HILO — On Dec. 3, Mitch Roth will becoming Hawaii County’s first new elected prosecutor in a generation, having won a General Election nail-biter over county Corporation Counsel Lincoln Ashida.
HILO — On Dec. 3, Mitch Roth will becoming Hawaii County’s first new elected prosecutor in a generation, having won a General Election nail-biter over county Corporation Counsel Lincoln Ashida.
The 48-year-old Roth takes over from Charlene Iboshi, who is retiring at the end of the month. Iboshi, a longtime first deputy, took over the office when former Jay Kimura, who served as elected prosecutor for almost two decades, retired in April 2011. Roth has been a deputy prosecutor for 19 years, five in Honolulu and 14 on the Big Island.

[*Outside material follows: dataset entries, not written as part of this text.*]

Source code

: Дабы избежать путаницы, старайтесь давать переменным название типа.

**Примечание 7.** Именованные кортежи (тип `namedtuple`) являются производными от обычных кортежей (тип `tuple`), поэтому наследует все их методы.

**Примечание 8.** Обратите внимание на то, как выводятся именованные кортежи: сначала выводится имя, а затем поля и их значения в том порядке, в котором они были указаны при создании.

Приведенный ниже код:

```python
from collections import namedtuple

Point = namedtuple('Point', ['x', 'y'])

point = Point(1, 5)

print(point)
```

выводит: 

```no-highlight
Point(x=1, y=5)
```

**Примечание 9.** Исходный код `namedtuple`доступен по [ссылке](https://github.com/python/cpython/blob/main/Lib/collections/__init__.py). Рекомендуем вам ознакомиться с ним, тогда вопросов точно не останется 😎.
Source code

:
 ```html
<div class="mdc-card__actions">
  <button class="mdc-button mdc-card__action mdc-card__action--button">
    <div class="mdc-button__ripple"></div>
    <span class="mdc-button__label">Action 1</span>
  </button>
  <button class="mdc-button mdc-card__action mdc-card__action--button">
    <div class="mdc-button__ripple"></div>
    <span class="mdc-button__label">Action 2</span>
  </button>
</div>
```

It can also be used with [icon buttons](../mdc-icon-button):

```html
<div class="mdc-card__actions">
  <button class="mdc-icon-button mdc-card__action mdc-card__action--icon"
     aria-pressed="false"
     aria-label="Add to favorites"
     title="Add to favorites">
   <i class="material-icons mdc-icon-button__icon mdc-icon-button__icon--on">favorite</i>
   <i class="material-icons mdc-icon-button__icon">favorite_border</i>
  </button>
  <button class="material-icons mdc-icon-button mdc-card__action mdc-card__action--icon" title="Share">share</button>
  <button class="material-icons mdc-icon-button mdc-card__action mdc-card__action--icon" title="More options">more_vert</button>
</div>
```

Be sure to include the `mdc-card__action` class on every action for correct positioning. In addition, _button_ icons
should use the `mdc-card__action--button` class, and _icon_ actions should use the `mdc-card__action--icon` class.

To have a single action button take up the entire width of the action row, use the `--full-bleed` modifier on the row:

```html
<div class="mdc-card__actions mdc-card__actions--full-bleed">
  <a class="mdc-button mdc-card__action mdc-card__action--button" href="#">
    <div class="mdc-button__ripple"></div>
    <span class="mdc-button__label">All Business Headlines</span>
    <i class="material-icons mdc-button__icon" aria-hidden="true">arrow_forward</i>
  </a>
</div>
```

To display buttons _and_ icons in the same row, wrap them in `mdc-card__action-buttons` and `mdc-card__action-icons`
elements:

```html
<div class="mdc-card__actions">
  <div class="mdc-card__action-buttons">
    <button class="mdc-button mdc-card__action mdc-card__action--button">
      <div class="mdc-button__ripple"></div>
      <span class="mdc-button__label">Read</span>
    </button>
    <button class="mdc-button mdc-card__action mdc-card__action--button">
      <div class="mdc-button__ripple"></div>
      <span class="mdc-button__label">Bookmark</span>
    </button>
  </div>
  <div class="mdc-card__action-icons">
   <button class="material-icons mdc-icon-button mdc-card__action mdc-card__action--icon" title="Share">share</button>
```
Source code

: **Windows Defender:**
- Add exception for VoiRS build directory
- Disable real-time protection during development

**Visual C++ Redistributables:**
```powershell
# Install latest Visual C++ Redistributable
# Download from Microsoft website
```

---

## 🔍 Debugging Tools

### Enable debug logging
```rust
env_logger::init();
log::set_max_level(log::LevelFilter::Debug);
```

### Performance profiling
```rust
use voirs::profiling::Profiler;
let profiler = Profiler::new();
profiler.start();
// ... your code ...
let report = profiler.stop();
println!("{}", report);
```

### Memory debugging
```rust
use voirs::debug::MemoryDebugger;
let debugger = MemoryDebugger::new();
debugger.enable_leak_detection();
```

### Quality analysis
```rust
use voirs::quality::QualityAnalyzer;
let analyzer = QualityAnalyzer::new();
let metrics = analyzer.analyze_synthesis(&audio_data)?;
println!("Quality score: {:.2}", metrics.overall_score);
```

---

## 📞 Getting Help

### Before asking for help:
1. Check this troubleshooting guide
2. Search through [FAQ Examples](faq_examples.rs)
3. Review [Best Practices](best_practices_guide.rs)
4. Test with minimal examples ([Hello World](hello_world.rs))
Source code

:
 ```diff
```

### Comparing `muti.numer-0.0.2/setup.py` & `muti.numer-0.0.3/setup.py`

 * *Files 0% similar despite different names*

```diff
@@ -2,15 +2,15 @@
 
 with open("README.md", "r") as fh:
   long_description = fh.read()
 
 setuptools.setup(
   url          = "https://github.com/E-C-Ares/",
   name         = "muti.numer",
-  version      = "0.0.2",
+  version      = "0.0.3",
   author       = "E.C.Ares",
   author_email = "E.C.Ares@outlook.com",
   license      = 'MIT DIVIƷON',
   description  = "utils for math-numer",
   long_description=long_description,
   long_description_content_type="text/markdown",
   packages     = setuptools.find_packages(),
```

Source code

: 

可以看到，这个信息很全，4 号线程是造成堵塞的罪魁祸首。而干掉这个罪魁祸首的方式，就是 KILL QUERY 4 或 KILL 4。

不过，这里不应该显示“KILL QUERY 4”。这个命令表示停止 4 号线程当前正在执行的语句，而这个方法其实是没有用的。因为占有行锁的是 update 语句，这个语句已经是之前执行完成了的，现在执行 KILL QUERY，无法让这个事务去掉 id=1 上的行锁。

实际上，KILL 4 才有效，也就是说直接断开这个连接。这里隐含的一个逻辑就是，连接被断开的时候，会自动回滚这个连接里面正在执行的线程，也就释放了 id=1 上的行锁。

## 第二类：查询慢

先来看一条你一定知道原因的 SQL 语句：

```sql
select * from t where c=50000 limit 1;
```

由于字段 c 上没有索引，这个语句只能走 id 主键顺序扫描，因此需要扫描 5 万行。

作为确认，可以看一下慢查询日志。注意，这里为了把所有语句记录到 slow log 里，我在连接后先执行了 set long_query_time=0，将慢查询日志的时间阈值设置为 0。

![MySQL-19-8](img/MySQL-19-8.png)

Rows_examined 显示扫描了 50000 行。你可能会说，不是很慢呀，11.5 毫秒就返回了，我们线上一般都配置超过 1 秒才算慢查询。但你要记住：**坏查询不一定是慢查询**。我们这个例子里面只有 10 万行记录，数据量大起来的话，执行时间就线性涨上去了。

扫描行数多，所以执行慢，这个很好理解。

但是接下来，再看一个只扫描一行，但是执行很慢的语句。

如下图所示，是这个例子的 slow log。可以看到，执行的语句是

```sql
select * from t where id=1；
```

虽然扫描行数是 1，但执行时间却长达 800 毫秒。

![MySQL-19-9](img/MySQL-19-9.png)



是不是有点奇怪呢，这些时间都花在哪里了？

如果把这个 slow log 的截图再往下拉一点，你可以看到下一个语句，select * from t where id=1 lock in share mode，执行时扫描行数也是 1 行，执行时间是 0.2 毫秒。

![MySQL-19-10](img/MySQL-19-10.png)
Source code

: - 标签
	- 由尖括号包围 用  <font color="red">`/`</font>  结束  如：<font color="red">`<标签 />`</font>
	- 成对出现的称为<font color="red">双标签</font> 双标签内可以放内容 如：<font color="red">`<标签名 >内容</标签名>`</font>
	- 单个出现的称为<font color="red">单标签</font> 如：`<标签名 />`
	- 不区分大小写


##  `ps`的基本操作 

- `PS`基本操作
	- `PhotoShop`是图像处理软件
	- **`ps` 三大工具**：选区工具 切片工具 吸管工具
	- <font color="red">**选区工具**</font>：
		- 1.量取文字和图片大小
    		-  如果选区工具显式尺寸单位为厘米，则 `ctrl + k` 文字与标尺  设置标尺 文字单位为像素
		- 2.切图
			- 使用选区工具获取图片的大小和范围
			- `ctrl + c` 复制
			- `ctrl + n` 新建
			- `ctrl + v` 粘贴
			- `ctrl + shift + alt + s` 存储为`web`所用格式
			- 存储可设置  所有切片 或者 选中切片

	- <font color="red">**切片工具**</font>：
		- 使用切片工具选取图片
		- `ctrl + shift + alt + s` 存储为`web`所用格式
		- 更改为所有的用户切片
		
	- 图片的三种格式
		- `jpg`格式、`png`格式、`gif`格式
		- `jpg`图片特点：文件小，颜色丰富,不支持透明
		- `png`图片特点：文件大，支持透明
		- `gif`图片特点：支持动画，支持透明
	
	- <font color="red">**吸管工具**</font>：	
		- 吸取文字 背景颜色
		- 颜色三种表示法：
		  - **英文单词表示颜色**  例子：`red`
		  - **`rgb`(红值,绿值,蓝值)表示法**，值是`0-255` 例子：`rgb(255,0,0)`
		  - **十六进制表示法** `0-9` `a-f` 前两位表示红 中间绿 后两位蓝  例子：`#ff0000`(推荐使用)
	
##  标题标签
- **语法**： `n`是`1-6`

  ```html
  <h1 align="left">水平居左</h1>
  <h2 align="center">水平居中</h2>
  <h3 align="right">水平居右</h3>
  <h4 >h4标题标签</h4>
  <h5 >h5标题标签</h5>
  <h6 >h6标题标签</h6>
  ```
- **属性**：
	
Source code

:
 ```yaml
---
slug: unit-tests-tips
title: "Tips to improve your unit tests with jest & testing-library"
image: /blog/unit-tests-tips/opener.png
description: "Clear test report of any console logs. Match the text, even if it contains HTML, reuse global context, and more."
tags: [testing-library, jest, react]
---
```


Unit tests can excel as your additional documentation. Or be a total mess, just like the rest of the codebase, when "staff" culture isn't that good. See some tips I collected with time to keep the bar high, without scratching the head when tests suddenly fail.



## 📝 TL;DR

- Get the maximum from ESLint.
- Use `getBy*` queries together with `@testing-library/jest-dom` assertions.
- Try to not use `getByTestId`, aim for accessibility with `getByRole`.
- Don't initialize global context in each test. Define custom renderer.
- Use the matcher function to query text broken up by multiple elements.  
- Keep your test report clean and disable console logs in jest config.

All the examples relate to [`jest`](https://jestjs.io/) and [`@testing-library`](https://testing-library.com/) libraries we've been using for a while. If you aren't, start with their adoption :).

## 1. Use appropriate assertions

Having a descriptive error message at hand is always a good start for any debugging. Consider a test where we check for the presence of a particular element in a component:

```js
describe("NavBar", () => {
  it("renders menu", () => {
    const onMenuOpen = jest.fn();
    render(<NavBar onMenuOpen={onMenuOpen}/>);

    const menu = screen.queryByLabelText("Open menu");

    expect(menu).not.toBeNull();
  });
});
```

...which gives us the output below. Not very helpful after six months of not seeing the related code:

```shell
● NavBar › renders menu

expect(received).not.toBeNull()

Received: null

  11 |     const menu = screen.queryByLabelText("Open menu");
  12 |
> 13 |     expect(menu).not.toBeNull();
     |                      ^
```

“I’ve worked in Honolulu, and I’ve worked here as a prosecutor, and I’ll say this: Our worst day here was better than the best days in Honolulu,” Roth said Tuesday. “We have a great family of people. I love the people in this office.”
He also praised Iboshi for her skill as a prosecutor, a grant writer and “a mother figure” to many who work for her.
“What I know about Charlene is that she has a heart of gold,” Roth said. “I may not always agree with her, but I know that she’s always had my best interest and the interest of those who work in the office and the office itself in mind.”
Roth will assume control of an office where numerous employees, including deputies, worked and campaigned for Ashida, while others supported his election bid. He said political patronage isn’t an issue, and he won’t ask for courtesy letters of resignation — a standard practice after elections in some offices. He did, however, say he asked employees to submit letters stating why they’d like to continue working there.
“One of the things I’ve asked the deputies to do is to give me a statement about their philosophy of what their job is,” he said. “I didn’t tell them my philosophy. My philosophy is that we’re doing God’s work to ensure justice. … I want us to do the best job we can, so the people of our community are safe and healthy.”
Roth said he wants a healthy work environment.
“In the criminal justice system, it’s really easy to be cynical,” he said. “A lot of times, we go into court hoping to get big sentences, and we sometimes find out that the judge has a different view than we do. … And it’s real easy to get cynical, because you want more, but the system can’t handle more, oftentimes.”
Roth helped procure a Weed and Seed grant widely credited for cleaning up Pahoa. He’s the first prosecutor to use the state’s nuisance abatement law to close down drug houses and was granted an injunction to keep one individual reputed to be a drug dealer out of Pahoa. He was on the task force that drafted the state’s ignition interlock law for drunken driving cases, and helped to pass the county ordinance known as “Aliyah’s Law” — named after Aliyah Braden, a 17-month-old Kona girl killed by a drunken driver. That law allows police to have the vehicles of drunken drivers and those driving illegally to be towed and impounded.
One of Roth’s campaign pledges was to look at unsolved murders, which have no statute of limitations, “with fresh eyes.”
Paul Dolan, a third candidate, received about 17 percent of the vote in the primary, largely on his promise not to prosecute misdemeanor marijuana possession cases. Roth made no such promise, but said it doesn’t make sense to make stand-alone misdemeanor pot possession cases a priority.
“I’d put a guesstimate that about 90 percent of those cases are hooked up with methamphetamine cases,” Roth said. “Almost every single methamphetamine case is gonna have marijuana. … Someone explained this to me, from the Dolan camp, and it made so much sense. Meth takes you up and marijuana mellows you out. And that’s why there are so many of these cases.”
Roth said there is “absolutely a correlation” between methamphetamine use and property crimes.
“You think about people who have a $150 to $300 a day methamphetamine habit. Where are they gonna get the money?,” he asked. “People are breaking into houses to feed their addiction. That’s why we’re going after drug houses to shut them down.”
Roth praised the HOPE Probation program, which requires high-risk probationers to check in daily and submit to frequent drug tests and Puuhonua, which uses Hawaiian cultural philosophies such as hooponopono, or restorative mediation, as alternatives to prison.
“If your only solution is a hammer, all your problems are nails,” he said. “And if your only solution is a jail cell and you don’t have enough jail cells, what do you do? Rather than complain about it, let’s find solutions.”